How to become a Justice of the Peace
To be eligible for appointment as a Justice of the Peace (JP) in South Australia you must:
- Be at least 18 years of age.
- Be an Australian citizen.
- Be resident in South Australia.
- Be of good character.
- Undergo a National Police Check.
- Not be bankrupt or have applied as a debtor to take the benefit of the laws relating to bankruptcy.
- Not be disqualified from managing or being involved in the management of any company under the Corporations Act 2001 of the Commonwealth.
- Be able to understand the duties and powers of a justice.
- Be proficient in speaking, reading and writing in the English language to be able to:
- identify the nature of documents
- read and understand instructions relating to your official duties
- seek advice about official duties.
- Live, work or volunteer in an area or community in which there is a need for a justice.
- Provide two written references from referees that demonstrate they know you to be a person of good and reputable character.
Conflict of interest
Understand the duties and powers of a JP
To ensure you understand the duties and powers, read the JP handbook and code of conduct:
When you have read both documents and determined that you meet the eligibility requirements contact Justice of the Peace Services to obtain an application package.
The application process
Applications must be lodged with Justice of the Peace Services. You can expect the following process:
- Application is checked for completeness (applications are considered complete when all forms and documentation are received by Justice of the Peace Services including the referee reports).
- An acknowledgement is sent to you.
- A National Police Check is requested by Justice of the Peace Services from SAPOL
- You undertake an assessment;
- Your application is submitted to the Attorney-General for consideration;
- A submission is made recommending that the Governor appoints you as a JP (assuming the Attorney-General is satisfied you meet all of the requirements for appointment).
- Your appointment as a JP is published in the SA Government Gazette (following approval by the Governor).
Following approval by the Governor
Written notification of your appointment is sent to you together with an oaths form.
- You must take your oaths* before an authorised person and return the form to Justice of the Peace Services within 3 months of your appointment date.
- On receipt of your oaths form you will be sent an appointment package containing your appointment certificate, your identification number, the JP Handbook and the Code of Conduct.
* Please note if you are appointed as a JP you cannot exercise your duties until you take the oath of allegiance and the judicial oath as required by section 7 of the Oaths Act 1936. In taking these oaths you promise allegiance to the Queen.
Reappointment of JPs
Following the commencement of the Justices of the Peace Act 2005 (the Act) and the Justices of the Peace Regulations 2006 (the Regulations) on 1 July 2006, new criteria and conditions for appointing JPs came into effect. As a result, JPs are now appointed for a ten-year term, rather than life.
JPs appointed prior to 1 July 2006 are required to go through a reappointment process in order to continue serving as a JP. This reappointment process commenced on 18 February 2011 and all JPs appointed prior to 1 July 2006 were advised that they must apply for reappointment under the Justices of the Peace Act 2005 in order to continue in office.
JPs appointed prior to 1 July 2006 had until 15 April 2011 to complete and return a reappointment application to Justice of the Peace Services. JPs who did not receive an application or who haven't submitted an application for reappointment should contact Justice of the Peace Services to discuss the options available to them. The reappointment process of eligible JPs will occur progressively over three years.
Frequently asked questions
Administering Oaths for JPs
Following the commencement of the Justices of the Peace Act 2005 (the Act) and the Justices of the Peace Regulations 2006 (the Regulations) on 1 July 2006, new criteria and conditions for appointing Justices of the Peace (JPs) came into effect.
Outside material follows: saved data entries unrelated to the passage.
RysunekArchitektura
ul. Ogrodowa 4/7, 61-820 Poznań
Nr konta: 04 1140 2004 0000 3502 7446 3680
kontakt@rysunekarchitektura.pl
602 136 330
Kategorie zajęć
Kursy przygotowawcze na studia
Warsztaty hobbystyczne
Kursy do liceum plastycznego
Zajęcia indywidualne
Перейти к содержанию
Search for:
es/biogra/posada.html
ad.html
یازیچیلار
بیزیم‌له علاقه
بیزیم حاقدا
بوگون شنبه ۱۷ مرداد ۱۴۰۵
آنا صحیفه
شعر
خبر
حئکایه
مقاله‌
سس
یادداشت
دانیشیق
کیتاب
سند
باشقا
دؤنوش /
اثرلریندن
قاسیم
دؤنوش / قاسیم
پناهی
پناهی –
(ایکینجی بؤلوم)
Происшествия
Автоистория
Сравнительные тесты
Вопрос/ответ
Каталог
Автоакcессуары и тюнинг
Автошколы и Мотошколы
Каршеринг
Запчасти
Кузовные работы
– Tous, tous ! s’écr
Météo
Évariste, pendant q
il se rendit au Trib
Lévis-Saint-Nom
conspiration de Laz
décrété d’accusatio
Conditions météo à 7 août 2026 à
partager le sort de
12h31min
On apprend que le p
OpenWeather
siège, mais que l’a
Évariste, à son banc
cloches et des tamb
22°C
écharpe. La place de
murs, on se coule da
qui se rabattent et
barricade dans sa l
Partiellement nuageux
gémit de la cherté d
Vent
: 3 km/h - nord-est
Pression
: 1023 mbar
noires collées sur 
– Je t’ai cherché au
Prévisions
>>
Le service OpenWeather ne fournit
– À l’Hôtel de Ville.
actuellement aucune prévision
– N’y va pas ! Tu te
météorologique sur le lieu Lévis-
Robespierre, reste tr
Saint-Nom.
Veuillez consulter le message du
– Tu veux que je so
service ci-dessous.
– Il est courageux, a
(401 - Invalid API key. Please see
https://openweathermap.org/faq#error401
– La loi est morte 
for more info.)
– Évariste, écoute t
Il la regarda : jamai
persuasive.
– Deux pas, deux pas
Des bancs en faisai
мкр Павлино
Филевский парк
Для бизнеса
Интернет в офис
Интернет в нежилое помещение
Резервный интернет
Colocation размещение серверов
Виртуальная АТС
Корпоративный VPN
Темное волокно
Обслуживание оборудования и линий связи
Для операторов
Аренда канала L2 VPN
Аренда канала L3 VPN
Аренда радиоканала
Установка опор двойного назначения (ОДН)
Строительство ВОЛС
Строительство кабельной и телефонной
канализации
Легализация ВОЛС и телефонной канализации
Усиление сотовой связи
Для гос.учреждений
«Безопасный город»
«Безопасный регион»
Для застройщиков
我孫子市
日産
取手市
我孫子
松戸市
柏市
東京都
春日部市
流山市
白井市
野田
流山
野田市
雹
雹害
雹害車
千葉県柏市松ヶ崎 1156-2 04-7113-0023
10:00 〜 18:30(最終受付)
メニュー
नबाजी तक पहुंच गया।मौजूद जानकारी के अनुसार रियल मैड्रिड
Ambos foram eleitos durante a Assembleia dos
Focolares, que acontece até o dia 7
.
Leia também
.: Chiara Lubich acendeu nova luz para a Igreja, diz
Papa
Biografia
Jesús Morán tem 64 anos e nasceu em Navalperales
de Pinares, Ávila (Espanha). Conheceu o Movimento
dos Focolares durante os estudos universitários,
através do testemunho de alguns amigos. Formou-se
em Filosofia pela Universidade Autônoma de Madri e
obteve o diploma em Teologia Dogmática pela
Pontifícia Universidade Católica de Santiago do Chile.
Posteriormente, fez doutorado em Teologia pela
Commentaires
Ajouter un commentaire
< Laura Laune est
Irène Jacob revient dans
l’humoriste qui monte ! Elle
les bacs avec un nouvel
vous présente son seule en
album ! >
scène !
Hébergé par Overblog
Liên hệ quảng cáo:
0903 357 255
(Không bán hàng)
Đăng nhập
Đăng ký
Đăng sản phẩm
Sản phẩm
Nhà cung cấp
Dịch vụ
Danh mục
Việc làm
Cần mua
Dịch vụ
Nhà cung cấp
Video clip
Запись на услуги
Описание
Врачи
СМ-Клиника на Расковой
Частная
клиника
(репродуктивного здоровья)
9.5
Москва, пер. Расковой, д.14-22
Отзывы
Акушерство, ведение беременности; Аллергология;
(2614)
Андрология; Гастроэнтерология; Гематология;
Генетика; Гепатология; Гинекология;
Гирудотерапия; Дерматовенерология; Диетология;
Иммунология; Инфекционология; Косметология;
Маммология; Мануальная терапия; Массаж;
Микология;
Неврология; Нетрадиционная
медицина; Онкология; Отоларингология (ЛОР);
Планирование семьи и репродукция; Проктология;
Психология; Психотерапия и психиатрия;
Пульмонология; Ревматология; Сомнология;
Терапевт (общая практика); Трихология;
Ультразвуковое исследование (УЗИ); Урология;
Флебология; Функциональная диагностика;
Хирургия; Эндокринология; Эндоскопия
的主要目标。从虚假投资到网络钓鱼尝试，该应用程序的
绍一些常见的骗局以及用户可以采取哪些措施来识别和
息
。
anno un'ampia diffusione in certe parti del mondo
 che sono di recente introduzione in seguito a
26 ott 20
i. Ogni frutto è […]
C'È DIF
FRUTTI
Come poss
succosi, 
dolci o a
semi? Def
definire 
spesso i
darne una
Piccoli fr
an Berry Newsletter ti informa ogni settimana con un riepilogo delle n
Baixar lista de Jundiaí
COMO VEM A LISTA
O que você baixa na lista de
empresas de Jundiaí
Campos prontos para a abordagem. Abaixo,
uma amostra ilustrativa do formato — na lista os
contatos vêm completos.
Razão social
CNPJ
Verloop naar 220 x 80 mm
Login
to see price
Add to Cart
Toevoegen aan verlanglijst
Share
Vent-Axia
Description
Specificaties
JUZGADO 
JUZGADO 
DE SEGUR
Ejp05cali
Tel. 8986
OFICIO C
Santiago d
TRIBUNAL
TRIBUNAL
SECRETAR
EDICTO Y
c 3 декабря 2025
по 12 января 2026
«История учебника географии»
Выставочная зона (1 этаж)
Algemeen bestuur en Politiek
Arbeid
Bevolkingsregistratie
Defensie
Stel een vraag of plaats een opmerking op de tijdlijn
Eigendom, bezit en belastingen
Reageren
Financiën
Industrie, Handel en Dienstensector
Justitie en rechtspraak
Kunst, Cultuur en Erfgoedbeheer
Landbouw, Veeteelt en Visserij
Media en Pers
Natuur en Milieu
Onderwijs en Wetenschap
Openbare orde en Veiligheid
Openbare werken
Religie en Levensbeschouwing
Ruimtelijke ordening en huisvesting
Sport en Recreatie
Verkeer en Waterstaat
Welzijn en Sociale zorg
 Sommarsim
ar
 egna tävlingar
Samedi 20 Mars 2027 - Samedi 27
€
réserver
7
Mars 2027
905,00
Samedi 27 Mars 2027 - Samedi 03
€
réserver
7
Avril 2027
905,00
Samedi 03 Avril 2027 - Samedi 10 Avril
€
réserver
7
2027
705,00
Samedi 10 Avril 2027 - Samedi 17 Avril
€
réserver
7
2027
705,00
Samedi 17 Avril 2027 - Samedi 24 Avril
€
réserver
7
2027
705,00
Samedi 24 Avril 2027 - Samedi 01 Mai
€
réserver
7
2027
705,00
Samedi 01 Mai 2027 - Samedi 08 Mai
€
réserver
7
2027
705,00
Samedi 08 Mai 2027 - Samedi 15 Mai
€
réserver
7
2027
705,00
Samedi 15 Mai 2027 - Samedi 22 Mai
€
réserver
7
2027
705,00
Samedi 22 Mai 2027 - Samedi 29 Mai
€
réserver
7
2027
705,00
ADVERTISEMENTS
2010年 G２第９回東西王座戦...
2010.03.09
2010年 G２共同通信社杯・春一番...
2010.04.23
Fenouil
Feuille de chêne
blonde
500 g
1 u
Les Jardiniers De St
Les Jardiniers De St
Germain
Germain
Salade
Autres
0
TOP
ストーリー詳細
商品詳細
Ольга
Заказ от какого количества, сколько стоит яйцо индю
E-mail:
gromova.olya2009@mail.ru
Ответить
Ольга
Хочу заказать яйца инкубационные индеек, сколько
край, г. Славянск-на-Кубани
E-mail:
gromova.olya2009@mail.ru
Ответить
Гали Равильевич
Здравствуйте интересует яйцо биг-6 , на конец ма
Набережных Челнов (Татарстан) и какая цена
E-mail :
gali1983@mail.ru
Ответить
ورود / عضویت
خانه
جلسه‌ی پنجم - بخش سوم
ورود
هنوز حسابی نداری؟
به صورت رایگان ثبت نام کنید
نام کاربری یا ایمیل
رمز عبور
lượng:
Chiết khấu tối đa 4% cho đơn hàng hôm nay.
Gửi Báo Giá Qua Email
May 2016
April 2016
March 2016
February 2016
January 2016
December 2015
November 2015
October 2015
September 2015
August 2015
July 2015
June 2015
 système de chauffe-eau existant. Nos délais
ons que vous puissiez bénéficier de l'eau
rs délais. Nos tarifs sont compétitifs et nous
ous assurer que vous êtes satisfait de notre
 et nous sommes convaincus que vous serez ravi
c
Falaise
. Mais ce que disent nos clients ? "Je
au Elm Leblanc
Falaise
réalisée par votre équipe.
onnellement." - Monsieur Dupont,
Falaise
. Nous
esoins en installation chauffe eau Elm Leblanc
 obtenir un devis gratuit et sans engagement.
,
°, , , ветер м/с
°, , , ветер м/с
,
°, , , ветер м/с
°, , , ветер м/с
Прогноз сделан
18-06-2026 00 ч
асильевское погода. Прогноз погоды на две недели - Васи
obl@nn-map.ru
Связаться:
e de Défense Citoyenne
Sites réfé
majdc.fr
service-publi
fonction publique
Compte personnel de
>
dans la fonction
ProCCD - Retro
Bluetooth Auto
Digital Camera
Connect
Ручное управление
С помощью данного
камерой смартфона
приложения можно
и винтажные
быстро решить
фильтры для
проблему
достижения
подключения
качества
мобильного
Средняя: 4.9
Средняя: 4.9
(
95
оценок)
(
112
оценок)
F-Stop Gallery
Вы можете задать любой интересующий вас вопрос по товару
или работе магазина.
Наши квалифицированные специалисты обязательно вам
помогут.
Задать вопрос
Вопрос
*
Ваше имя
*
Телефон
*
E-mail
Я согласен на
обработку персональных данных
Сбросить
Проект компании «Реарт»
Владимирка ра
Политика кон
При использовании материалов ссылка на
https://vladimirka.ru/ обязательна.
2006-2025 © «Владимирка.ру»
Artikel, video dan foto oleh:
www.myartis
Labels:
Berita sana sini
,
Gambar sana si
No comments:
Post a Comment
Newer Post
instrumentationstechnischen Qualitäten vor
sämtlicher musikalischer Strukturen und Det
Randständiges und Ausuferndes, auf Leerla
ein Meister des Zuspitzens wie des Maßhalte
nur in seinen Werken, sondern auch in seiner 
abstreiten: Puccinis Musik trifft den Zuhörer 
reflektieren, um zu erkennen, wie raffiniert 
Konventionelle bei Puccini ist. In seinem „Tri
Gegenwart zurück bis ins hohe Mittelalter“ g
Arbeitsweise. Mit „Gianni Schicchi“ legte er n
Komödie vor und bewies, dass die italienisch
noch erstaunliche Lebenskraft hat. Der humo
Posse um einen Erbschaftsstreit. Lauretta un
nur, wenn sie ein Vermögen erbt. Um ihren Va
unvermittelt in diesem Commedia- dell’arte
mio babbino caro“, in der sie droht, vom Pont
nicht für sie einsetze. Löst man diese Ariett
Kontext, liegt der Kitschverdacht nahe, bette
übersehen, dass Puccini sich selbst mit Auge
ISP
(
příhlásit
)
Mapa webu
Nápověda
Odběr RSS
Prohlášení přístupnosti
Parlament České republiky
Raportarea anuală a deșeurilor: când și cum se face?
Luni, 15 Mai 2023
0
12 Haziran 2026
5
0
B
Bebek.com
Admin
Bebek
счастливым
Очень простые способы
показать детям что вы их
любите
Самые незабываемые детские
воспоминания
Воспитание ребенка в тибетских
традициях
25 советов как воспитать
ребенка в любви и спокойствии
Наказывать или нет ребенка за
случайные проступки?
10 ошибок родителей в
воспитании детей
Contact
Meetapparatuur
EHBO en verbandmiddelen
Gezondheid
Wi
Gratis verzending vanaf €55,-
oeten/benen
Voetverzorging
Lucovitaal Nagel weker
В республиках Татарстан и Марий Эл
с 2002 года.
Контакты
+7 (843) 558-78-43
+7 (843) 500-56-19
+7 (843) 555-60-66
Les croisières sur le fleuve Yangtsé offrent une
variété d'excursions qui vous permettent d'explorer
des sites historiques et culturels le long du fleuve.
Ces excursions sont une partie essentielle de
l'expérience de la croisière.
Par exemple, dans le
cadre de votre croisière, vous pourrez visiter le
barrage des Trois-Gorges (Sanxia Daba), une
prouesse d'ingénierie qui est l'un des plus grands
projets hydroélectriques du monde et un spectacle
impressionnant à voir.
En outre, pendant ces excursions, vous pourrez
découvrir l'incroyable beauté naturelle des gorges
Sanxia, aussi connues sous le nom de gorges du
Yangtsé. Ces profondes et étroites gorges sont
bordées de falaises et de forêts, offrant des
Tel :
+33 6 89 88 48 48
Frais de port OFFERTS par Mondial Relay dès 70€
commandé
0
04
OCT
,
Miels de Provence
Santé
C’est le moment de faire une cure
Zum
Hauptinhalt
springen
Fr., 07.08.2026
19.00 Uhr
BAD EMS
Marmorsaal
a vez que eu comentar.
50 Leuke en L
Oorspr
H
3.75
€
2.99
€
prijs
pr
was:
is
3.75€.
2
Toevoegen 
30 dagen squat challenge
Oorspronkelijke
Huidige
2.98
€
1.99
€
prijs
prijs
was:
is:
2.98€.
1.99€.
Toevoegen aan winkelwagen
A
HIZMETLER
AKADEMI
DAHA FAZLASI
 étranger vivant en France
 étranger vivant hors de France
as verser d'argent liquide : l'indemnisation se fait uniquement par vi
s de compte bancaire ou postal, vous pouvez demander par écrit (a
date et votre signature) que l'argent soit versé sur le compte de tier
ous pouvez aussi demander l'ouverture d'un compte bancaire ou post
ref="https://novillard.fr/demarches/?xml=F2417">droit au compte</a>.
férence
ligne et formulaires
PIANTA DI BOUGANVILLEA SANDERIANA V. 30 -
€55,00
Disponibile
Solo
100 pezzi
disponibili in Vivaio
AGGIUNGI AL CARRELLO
As a result, JPs are now appointed for a ten-year term, rather than life.
JPs appointed prior to 1 July 2006 are required to go through a reappointment process in order to continue serving as a JP, which commenced on 18 February 2011. Once reappointed JPs will need to retake their oaths under the Oaths Act 1936. Historically people appointed as a JP seek the assistance of Registrars of the State Courts to administer their oaths.
With over 5000 JPs expected to progressively complete the reappointment process over a period of three years, and to reduce the impact on courts, the Attorney-General is seeking the assistance of Commissioners for taking affidavits in the Supreme Court of South Australia to administer the oaths for these JPs.
Commissioners able to assist are asked to complete the nomination form and return it to Justice of the Peace Services.